As we mark the 150th anniversary of confederation, The Philanthropist is profiling Canadians from across the non-profit sector and putting a face to 150 individuals who work or volunteer in Canada’s social sector.
Name: Jen Cooper
Current role in the sector: Project co-ordinator in environmental education at Atlantic Coastal Action Program (ACAP) Cape Breton.
Years working and/or volunteering in the non-profit sector: On and off for 14 years. Solid for 4.
What was your first job in the sector or a defining moment?
My first job in the sector was a student position at the organization that I’ve found my way back to. I started out identifying invertebrates as a volunteer and by the end of the summer I had a job taking shoreline samples and performing energy audit surveys to help people use less electricity at home.
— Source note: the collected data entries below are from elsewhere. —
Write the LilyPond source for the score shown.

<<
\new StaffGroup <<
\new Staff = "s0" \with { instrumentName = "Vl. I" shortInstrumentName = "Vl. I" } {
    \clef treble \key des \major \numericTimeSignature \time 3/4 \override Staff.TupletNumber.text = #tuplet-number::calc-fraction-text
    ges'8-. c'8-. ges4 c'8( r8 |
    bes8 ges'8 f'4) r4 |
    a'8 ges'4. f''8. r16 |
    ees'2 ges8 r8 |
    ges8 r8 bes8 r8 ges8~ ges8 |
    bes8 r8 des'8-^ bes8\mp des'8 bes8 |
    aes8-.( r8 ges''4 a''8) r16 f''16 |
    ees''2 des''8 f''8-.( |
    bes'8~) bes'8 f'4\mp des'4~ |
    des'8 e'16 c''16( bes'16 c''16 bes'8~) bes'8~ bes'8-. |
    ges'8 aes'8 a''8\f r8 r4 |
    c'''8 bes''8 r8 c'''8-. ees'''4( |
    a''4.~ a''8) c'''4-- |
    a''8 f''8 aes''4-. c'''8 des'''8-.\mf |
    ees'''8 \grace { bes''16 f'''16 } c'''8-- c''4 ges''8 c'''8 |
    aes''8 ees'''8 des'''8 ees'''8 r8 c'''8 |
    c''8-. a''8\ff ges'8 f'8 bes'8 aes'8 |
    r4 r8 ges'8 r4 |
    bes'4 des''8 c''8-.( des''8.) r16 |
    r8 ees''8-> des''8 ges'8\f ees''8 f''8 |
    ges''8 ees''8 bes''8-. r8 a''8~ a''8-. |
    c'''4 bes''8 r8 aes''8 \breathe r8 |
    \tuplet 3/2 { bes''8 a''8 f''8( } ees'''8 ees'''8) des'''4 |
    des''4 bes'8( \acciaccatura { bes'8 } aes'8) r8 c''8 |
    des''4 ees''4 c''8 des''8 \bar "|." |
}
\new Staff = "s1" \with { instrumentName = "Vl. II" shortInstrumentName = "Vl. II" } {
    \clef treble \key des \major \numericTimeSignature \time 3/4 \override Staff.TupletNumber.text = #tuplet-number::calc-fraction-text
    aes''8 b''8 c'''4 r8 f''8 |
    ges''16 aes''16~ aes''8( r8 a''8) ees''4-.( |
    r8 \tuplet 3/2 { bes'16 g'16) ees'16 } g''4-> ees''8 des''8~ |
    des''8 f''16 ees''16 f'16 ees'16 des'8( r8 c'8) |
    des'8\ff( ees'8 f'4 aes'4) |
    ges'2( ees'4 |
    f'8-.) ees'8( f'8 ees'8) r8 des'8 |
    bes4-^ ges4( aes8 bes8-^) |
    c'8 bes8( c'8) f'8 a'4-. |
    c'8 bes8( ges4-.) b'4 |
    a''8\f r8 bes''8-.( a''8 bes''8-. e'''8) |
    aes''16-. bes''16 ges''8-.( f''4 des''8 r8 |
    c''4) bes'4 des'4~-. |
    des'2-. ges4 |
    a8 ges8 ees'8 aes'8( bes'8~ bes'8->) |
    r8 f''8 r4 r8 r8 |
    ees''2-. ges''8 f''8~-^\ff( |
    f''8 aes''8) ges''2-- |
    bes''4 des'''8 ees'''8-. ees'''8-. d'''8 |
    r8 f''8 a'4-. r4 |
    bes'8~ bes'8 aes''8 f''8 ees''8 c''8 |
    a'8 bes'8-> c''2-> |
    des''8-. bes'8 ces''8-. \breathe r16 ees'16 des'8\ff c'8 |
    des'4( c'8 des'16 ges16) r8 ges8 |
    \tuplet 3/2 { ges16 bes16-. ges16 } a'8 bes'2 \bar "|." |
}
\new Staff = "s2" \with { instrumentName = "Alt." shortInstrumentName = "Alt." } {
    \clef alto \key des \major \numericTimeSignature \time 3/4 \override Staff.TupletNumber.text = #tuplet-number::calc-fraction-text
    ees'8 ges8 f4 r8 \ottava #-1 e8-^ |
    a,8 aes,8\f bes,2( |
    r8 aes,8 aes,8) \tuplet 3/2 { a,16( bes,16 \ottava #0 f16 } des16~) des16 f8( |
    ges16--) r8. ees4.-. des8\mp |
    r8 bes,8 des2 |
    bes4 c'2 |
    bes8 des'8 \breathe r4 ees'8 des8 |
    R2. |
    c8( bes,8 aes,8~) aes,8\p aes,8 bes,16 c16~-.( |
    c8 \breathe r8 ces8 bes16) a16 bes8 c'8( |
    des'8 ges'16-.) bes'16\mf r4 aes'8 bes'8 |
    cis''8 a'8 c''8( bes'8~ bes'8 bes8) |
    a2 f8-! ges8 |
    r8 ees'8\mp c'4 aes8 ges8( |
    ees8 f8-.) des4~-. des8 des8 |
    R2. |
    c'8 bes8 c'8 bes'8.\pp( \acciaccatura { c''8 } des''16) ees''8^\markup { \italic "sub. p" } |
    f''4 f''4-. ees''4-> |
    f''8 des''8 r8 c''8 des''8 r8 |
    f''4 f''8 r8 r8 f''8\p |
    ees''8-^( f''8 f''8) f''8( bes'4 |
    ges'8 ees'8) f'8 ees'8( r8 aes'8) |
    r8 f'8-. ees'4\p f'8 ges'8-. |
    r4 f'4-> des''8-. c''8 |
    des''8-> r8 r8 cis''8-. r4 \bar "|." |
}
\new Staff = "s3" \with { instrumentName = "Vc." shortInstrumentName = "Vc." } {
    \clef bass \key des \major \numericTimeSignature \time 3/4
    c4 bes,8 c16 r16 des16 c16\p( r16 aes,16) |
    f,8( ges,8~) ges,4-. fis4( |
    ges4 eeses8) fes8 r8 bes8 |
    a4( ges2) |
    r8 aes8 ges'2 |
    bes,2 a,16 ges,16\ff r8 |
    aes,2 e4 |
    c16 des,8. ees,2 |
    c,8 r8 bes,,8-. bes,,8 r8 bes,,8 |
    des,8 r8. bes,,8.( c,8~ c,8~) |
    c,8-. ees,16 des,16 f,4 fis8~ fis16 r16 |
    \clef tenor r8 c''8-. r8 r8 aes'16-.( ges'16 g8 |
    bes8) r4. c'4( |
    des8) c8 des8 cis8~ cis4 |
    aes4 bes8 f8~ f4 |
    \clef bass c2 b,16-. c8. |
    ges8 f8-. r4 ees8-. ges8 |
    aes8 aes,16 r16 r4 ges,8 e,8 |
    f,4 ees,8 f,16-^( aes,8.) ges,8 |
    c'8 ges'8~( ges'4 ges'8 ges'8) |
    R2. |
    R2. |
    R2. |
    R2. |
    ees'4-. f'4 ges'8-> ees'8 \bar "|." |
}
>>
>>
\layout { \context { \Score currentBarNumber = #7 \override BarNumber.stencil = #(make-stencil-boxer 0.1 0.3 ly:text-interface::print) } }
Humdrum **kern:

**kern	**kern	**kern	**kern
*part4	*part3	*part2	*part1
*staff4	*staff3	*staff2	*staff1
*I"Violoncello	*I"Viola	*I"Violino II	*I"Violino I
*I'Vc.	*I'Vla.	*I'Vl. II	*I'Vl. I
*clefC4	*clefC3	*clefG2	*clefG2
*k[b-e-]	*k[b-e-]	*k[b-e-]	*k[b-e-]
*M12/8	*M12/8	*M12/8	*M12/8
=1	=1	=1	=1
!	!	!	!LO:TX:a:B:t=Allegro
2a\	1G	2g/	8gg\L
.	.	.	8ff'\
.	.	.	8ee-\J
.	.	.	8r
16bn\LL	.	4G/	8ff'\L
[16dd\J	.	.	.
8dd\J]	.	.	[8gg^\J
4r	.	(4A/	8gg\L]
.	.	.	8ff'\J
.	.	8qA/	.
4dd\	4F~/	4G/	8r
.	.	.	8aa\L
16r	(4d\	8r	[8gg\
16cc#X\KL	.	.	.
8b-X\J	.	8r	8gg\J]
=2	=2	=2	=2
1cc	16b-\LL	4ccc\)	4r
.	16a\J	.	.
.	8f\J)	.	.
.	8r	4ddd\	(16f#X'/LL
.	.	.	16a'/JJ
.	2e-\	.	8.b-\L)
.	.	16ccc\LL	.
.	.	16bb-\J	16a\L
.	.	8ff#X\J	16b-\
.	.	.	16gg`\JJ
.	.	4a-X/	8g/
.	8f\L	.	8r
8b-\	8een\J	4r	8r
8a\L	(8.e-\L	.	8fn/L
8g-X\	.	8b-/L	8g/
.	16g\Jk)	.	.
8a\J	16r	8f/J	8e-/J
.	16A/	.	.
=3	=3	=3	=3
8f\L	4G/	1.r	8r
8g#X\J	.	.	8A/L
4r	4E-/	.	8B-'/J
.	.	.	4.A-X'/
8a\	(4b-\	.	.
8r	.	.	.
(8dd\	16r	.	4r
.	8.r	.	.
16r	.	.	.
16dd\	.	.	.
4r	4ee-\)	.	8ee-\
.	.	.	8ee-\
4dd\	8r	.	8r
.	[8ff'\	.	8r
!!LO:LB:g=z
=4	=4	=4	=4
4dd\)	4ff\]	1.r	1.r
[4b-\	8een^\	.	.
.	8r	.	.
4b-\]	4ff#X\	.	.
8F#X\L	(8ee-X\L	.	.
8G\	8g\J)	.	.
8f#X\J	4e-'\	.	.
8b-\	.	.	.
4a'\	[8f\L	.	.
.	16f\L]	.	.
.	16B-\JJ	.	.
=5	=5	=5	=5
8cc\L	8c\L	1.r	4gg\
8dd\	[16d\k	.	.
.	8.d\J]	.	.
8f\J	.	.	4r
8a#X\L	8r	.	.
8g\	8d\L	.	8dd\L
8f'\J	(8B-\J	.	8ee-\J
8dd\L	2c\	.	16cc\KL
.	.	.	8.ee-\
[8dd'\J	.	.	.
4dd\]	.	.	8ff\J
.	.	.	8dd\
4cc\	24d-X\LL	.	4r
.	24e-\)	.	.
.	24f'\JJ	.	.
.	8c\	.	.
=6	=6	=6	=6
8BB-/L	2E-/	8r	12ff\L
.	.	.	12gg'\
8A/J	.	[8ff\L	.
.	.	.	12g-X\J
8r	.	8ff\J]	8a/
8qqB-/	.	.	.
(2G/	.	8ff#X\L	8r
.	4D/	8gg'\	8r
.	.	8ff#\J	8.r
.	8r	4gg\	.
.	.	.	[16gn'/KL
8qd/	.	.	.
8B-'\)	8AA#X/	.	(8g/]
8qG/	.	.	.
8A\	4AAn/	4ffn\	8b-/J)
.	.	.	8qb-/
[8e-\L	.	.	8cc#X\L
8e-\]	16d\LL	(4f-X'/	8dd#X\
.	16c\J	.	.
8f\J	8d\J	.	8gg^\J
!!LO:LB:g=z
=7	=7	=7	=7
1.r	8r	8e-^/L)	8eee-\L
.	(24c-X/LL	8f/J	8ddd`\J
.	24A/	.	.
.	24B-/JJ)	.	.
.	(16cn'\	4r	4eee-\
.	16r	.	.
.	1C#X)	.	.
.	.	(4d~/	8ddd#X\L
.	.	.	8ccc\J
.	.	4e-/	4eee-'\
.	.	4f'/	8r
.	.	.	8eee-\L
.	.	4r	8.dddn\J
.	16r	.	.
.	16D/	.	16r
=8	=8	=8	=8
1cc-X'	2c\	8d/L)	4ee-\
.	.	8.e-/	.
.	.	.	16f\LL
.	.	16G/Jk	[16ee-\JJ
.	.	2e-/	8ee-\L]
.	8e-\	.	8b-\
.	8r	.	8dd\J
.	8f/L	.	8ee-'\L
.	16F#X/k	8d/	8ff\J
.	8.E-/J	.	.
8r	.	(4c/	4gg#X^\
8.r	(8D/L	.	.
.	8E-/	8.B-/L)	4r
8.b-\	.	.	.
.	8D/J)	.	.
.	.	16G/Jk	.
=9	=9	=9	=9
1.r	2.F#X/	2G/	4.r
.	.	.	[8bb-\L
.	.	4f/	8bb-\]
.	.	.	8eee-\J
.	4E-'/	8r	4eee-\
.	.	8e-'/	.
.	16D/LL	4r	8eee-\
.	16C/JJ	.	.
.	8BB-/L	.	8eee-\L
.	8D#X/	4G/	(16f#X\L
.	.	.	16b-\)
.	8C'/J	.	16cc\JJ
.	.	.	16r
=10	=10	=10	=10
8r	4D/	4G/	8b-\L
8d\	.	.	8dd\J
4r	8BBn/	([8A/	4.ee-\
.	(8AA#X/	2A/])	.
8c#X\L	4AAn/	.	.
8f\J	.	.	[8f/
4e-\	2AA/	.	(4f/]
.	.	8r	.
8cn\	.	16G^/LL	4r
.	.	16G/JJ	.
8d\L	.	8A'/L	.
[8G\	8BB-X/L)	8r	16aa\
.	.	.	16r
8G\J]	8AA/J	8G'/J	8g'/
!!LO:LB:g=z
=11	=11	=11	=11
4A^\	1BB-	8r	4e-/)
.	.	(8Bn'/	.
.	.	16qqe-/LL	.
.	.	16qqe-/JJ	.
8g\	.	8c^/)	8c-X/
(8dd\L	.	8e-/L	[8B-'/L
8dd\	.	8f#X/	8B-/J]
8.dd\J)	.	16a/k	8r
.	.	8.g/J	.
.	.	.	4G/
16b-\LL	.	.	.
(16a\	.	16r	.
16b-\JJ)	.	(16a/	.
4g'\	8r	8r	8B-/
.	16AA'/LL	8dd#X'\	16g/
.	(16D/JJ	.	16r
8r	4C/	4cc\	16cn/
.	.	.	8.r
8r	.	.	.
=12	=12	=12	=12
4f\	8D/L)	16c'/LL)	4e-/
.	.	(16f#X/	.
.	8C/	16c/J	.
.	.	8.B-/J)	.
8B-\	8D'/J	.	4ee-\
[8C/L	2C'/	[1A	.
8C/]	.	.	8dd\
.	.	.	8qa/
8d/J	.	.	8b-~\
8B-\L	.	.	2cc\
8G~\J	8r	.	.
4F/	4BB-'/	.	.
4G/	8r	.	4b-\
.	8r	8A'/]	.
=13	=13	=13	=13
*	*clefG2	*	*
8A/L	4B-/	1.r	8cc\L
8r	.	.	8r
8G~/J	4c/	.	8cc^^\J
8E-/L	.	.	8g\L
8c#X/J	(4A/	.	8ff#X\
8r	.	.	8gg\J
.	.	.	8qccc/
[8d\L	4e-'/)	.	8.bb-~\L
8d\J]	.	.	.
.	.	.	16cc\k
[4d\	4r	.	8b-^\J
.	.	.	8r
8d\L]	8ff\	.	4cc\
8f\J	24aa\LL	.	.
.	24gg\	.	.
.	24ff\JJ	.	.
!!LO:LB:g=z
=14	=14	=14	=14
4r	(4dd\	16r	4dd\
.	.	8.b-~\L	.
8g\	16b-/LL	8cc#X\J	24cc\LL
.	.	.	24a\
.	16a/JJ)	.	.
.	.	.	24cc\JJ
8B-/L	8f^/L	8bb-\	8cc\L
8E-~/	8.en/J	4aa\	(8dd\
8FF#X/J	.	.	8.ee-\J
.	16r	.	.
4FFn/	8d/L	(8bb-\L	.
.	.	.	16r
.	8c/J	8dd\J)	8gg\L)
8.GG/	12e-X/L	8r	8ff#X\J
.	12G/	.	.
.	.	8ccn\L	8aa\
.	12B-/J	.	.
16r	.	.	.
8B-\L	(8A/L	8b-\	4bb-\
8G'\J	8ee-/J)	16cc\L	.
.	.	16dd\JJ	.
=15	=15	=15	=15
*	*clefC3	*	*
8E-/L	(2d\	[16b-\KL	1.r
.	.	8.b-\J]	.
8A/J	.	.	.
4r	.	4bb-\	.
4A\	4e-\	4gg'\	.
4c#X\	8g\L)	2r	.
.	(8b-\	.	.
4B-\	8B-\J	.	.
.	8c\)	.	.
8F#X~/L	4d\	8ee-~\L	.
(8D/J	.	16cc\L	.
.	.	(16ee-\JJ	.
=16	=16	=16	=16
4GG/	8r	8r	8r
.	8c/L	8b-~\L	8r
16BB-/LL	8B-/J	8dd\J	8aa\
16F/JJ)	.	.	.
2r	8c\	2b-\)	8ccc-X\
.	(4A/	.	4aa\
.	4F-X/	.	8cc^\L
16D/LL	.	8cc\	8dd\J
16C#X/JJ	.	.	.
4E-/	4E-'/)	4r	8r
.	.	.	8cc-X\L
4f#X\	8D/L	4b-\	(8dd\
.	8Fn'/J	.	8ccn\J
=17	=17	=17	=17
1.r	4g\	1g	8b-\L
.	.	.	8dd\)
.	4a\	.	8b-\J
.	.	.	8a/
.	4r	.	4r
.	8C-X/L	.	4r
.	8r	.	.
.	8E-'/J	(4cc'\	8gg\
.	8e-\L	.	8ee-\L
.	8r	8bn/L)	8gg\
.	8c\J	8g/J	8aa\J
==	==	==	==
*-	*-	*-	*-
I began to thrive on connecting the social community to the ecological community–and they began to thrive back.
Describe your desk/workspace.
I’ll not comment on its level of order but I will list some of the greatest things I see on my desk at the moment: a piece of a hornet nest (extraordinary engineers; it’s waterproof and did not break down in our latest Eco Kids experiment), a cat skull (found by our Trashformers team when they were cleaning up litter in a woodlot), yellow lampmussel shells (a species at risk in Nova Scotia, collected in the watershed that supplies clean, safe tap water for North Sydney–all the cleaner for their filter feeding), a chunk of asphalt (long story), a pop-up drawing of our garden by my daughter (small and mighty), and three staplers (I don’t know how they got here).
What are you reading or following that has expanded your understanding of the non-profit sector?
I had the fortune to recently attend a conference called Many Hands Many Voices put on by the Community Sector Council of Nova Scotia. I had the delight to be in a rather large room at the beautiful convention centre in Membertou First Nation, with dozens of other humans working in non-profits. Everybody present wanted to make their piece of the world a better place. Inspiring falls short of describing how every motley crew of a lunch table or workshop circle felt. Each of us was hungry to connect with strangers to make our community stronger and support each other. I’ve been reeling ever since and it is making this proposal season a little fresher and more centered on collaboration.
What do you think our sector needs to be thinking about?
I think that the non-profit sector is inherently working on the bright side of our country’s dark corners. I think inclusion and collaboration are very important because we are only as strong as our weakest link. Let’s help each other to be strong. I also think that reconciliation is something every organization needs to be considering. Where do we stand and what are we doing to reconcile Canada’s unpleasant past?